A friend of Peace’s was studying to become a certified nursing assistant (CNA) with the assistance of Greater Twin Cities United Way partner CAPI. The nonprofit is dedicated to helping more than 4,000 immigrants and refugees each year. United Way not only funds CAPI’s work in economic empowerment, but also food security for individuals and families who need holistic support.

“When my friend told me about the nursing program I thought, I’ve always been interested in healthcare,” Peace said. “When I was young, my grandma broke her leg and I was the one who took care of her. I realized I have a passion for helping people.”

In the Fall of 2018, Peace enrolled in CAPI’s nursing assistant training.

“The people leading the program were very welcoming- I felt supported,” she said. “I studied hard and became one of the best students in class. I was so proud of myself.”

Peace successfully completed the two-month medical and caregiving training and passed the state exam. Through CAPI’s relationship with North Memorial Hospital in Robbinsdale, she got her first job as a nursing assistant.

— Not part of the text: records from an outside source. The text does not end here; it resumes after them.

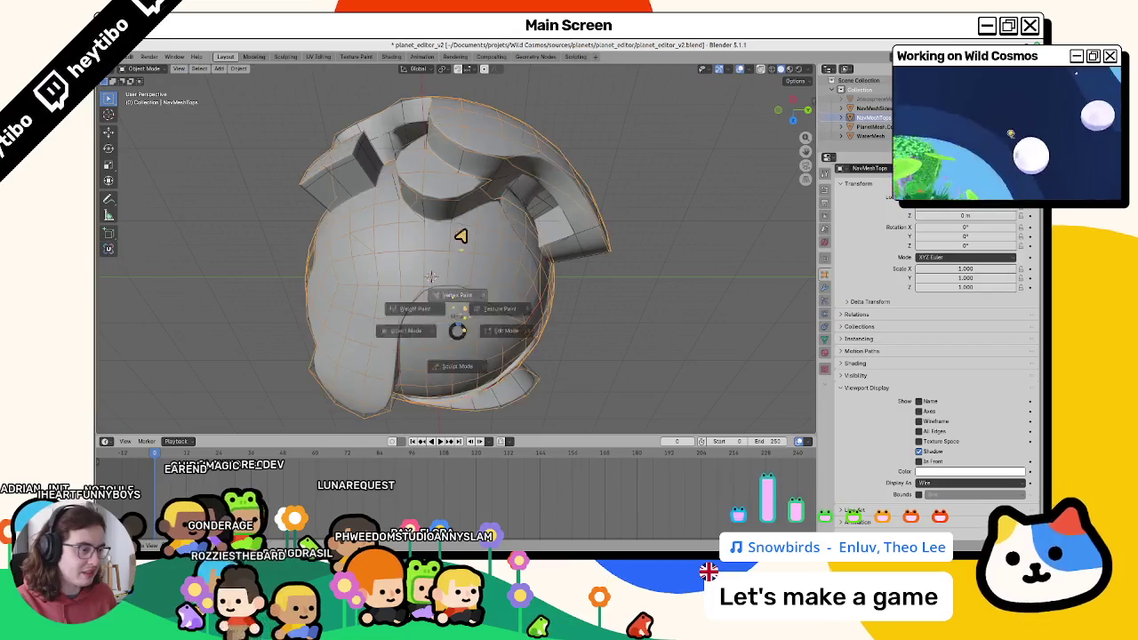
click(402, 300)
Set the brush colour to black and apply Set Vertex Colors to the selected face patch.
mouse_move(402, 300)
middle_down()
mouse_move(602, 382)
mouse_move(533, 300)
mouse_move(470, 312)
mouse_move(492, 307)
mouse_move(281, 67)
middle_up()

“When I arrived in Minnesota, I wasn’t working,” Peace said. “Without this program made possible by CAPI and United Way, I wouldn’t have been able to get a healthcare job because I didn’t have any experience. Because of the training, I was able to start a career where I can help people and provide for my family.”

Peace is capable, confident, and determined, with big goals for her future- she wants to become a licensed practical nurse, then a registered nurse, then get her bachelor of science degree in nursing.

“I would tell others to work hard and go after their dreams,” she said. “It all starts with taking that first step.”

Lee Fong Vang is a participant in the Hmong Senior program at CAPI. He came to the US as a refugee in 2005. Mr. Vang is a Lao veteran and was a soldier who fought against Communism in Laos until the communists took over in 1975. He fled to Thailand and lived in the refugee camps. He is one of the last Hmong refugees that lived in the Wat Thamkabot in Thailand.

Mr. Vang doesn’t speak English. He doesn’t have a car and he is unable to drive. He is unemployed and doesn’t have any sources of earned income. He only receives Supplemental Security Income (SSI) from the Social Security Administration and Food Support (SNAP) from Hennepin County. Mr. Vang stated that he is thankful, but it is not enough to cover all the costs of living. He barely has anything left after paying for rent and utility bills.

After enrolling in the Hmong Seniors Program, Mr. Vang was connected to CAPI’s food shelf, Caregiver/Receiver Program, and CAPI’s Community Gardening Program. A gardening plot was provided to Mr. Vang and his wife Chee Xiong. Mr. Vang enjoys gardening and stated that it helps bring his memory back to his homeland where he farmed and enjoyed life in the country. It also helps reduce his isolation, depression, and stress. Gardening also provides a good opportunity to meet new people, make friends, and socialize with other seniors.

The Hmong Senior program at CAPI has had a huge impact on Mr. Vang’s life. His living conditions have been improved, he has regular access to transportation to buy food and household items at the stores, as well as receiving culturally-specific food from CAPI food shelf. And, he can turn to CAPI for help and support.

Compassion, Hope, and Opportunities…

We care. Those two simple words flow through everything we do at CAPI, empowering our clients to lead healthy, secure lives. Where there are barriers and fear, we bring hope and opportunities to all we serve. Compassion drives all we do, helping individuals access the resources and pathways that will change their lives and lift up our communities. That’s our goal – to change people’s lives, empower them, and impact the communities we call home.